• ACTIVITY: From the first line of the data through the line containing "325320256 | 143579744 |", transcribe each line exactly. Pictures do not belong in the copy.

• INFORMATION SHOWN:
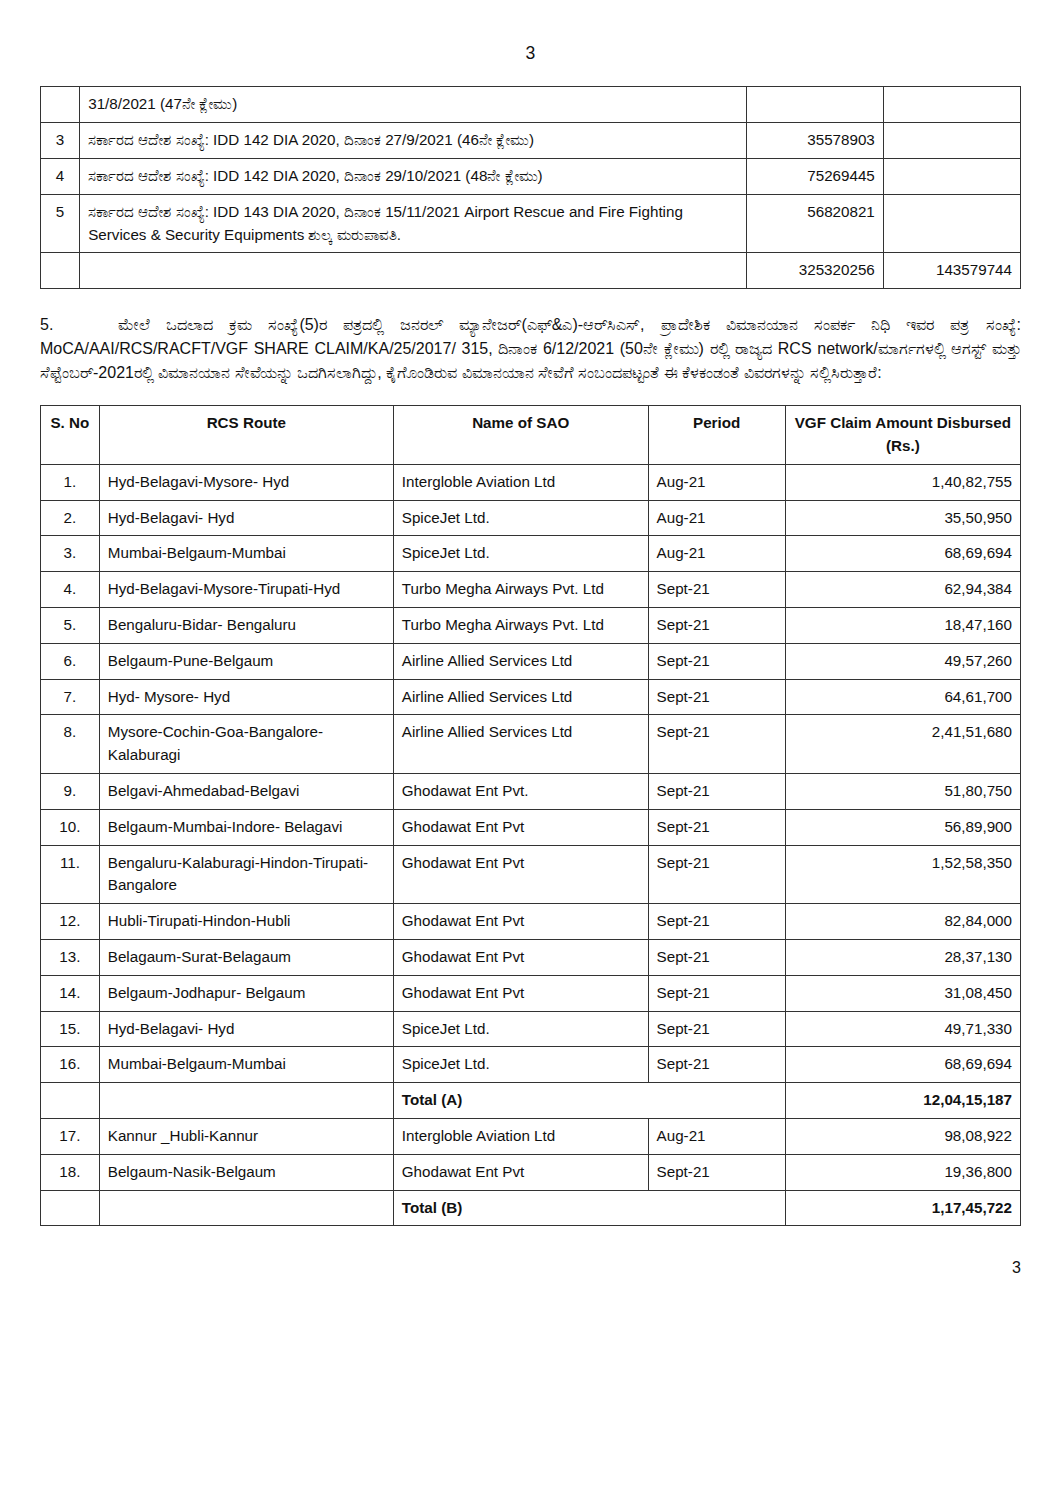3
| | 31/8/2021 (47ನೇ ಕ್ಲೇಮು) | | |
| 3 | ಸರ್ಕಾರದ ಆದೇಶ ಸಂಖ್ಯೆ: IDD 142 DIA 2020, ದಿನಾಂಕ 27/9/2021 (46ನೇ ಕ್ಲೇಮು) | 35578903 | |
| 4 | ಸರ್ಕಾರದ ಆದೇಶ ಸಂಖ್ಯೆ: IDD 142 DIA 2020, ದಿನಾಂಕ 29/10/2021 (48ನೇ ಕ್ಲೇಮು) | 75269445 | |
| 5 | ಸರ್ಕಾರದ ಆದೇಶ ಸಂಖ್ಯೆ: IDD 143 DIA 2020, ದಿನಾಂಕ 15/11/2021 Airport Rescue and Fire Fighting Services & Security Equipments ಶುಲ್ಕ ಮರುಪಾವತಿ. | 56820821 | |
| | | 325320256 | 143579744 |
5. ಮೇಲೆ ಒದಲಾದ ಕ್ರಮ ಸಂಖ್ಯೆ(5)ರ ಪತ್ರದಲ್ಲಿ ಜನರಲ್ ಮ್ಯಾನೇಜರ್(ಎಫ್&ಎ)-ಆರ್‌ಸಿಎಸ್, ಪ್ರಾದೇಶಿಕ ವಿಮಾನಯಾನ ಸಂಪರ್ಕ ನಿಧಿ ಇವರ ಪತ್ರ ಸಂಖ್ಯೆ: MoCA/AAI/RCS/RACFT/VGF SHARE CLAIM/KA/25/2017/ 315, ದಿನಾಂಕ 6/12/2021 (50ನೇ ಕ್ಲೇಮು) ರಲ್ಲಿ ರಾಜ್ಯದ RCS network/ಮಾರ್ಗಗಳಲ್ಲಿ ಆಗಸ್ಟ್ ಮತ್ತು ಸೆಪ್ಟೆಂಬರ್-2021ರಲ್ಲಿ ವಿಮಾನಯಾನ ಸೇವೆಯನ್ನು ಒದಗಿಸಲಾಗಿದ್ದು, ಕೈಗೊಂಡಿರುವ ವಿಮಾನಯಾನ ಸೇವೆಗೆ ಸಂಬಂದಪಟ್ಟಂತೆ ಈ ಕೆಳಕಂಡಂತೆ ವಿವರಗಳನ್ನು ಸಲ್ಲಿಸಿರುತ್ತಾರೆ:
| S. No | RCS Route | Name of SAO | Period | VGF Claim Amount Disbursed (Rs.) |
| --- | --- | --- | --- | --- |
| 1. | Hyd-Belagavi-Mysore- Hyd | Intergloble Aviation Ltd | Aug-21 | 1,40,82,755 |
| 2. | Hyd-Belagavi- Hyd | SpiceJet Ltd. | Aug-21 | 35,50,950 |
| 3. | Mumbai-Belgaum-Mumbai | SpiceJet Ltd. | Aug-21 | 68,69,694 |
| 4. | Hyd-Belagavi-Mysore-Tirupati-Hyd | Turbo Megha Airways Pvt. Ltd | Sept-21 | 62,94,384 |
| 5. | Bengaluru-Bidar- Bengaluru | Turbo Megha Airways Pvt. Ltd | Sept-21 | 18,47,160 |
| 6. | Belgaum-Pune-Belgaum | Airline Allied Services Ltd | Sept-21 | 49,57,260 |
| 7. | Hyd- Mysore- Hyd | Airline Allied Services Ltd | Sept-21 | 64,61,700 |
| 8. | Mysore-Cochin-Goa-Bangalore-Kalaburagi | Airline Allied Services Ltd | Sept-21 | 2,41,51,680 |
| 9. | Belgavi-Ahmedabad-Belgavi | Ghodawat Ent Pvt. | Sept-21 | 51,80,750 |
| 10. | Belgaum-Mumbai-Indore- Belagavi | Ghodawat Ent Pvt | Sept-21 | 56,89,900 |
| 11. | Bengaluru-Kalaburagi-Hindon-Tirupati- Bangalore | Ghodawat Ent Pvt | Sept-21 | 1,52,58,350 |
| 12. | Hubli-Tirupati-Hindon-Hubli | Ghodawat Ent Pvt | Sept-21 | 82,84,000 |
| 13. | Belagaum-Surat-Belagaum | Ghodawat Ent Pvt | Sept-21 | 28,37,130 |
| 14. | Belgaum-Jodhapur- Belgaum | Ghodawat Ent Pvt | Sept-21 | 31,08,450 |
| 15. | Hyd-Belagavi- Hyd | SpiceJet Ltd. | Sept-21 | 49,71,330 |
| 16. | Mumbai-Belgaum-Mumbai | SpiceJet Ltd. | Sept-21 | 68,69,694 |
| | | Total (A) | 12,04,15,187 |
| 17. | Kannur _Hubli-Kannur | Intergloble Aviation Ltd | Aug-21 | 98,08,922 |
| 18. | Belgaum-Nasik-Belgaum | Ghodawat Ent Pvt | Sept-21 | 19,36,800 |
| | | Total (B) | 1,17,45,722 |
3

• THE COMPLETED TASK:
3
| | 31/8/2021 (47ನೇ ಕ್ಲೇಮು) | | |
| 3 | ಸರ್ಕಾರದ ಆದೇಶ ಸಂಖ್ಯೆ: IDD 142 DIA 2020, ದಿನಾಂಕ 27/9/2021 (46ನೇ ಕ್ಲೇಮು) | 35578903 | |
| 4 | ಸರ್ಕಾರದ ಆದೇಶ ಸಂಖ್ಯೆ: IDD 142 DIA 2020, ದಿನಾಂಕ 29/10/2021 (48ನೇ ಕ್ಲೇಮು) | 75269445 | |
| 5 | ಸರ್ಕಾರದ ಆದೇಶ ಸಂಖ್ಯೆ: IDD 143 DIA 2020, ದಿನಾಂಕ 15/11/2021 Airport Rescue and Fire Fighting Services & Security Equipments ಶುಲ್ಕ ಮರುಪಾವತಿ. | 56820821 | |
| | | 325320256 | 143579744 |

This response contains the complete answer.